- [Data listing]:
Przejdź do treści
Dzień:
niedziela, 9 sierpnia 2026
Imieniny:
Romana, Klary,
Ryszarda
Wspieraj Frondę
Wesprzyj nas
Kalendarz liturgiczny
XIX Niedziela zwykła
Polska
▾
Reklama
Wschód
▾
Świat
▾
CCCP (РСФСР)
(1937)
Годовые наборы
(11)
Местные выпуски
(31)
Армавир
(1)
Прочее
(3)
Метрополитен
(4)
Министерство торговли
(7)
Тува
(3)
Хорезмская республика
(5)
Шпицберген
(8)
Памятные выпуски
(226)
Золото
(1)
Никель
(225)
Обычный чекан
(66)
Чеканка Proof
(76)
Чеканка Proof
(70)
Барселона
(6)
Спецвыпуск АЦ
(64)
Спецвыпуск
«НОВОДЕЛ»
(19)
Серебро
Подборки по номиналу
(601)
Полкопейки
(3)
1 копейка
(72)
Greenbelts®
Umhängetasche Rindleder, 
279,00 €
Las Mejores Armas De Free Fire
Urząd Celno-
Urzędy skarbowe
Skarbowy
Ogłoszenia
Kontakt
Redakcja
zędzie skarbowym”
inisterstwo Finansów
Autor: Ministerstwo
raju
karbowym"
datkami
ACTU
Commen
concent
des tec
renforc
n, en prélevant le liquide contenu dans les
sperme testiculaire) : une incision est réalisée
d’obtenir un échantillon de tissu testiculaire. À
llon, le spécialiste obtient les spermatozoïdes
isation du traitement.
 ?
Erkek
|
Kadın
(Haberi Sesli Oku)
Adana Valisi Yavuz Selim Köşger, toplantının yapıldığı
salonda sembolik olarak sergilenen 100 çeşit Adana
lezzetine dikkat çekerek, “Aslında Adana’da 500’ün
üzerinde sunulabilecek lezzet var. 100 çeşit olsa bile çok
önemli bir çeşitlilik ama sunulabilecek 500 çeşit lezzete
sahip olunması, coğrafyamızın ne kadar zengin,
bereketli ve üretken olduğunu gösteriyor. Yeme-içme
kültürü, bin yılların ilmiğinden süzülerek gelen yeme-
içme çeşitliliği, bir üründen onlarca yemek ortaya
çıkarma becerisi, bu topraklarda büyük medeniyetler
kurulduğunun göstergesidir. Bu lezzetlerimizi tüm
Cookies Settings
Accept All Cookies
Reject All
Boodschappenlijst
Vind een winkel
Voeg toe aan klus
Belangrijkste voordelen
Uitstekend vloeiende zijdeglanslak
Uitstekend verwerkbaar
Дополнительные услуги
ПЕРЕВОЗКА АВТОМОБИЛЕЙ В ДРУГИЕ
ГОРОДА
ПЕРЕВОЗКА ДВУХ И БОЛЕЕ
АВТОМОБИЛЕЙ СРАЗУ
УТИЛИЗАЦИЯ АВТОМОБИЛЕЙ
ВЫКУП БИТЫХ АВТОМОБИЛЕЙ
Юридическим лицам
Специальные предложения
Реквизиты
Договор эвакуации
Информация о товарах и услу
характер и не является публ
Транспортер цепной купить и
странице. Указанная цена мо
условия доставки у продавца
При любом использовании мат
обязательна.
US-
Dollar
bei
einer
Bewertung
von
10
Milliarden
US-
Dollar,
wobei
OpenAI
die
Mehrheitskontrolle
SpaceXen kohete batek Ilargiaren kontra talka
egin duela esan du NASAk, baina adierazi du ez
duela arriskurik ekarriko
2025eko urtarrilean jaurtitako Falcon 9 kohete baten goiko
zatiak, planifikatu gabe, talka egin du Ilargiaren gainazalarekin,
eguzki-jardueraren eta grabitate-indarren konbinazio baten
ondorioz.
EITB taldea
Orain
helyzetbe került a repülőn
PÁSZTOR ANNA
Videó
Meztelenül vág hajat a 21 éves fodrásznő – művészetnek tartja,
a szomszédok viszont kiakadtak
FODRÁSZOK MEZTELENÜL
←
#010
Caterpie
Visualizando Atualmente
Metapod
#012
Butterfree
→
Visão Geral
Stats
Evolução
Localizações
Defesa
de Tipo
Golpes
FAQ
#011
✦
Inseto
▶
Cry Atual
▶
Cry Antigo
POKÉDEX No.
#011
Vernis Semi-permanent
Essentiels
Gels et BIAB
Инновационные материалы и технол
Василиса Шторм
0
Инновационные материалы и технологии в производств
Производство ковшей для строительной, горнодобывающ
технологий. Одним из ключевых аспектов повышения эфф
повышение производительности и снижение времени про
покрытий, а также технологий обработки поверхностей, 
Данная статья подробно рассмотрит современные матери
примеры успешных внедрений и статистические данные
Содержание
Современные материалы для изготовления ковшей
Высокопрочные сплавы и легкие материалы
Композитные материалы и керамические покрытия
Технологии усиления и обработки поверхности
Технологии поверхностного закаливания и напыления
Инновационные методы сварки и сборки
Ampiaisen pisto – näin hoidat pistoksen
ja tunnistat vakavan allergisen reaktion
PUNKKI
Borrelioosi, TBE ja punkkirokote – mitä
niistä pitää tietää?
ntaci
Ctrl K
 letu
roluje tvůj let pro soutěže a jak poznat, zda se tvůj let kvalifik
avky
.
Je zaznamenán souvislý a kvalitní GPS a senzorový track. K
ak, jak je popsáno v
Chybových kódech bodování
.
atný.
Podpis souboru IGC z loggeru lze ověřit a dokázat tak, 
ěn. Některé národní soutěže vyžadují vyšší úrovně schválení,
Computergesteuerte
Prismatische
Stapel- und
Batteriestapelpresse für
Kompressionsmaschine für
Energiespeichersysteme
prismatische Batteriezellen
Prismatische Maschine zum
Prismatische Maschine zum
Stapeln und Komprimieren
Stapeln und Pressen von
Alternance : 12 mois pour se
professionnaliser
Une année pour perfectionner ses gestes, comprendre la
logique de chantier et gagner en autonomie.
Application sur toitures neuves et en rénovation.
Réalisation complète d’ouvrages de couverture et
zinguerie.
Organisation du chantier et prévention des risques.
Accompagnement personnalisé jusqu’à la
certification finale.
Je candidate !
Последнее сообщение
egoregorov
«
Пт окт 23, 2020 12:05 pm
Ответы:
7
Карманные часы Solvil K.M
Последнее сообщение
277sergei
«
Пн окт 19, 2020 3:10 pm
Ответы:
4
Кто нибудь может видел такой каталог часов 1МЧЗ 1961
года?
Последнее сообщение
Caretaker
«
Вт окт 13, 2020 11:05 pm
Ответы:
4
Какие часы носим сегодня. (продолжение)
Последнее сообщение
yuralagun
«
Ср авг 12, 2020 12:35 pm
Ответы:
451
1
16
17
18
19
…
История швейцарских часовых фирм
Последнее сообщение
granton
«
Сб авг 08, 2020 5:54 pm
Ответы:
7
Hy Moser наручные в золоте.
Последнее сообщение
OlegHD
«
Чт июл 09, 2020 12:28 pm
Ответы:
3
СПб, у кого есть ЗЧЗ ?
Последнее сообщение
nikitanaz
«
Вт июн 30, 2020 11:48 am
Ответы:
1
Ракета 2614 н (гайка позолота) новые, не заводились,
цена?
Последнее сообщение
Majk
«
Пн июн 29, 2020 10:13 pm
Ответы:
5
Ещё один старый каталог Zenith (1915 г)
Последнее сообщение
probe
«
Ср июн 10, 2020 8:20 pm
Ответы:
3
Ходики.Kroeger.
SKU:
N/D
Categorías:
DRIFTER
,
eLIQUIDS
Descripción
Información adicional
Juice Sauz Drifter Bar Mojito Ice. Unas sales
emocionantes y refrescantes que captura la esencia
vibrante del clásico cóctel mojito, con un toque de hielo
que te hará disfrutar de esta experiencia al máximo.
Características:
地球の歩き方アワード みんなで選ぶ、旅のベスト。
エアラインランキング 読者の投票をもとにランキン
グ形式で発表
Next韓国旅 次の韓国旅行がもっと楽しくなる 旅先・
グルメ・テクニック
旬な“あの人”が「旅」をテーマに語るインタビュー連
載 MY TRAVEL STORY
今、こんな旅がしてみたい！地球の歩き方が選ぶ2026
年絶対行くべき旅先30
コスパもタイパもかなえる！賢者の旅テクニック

- [Exercise brief]:
Examine the entries and say how many of their lines hold the word "АВТОМОБИЛЕЙ". No other words should accompany the number.

- [Your response]:
4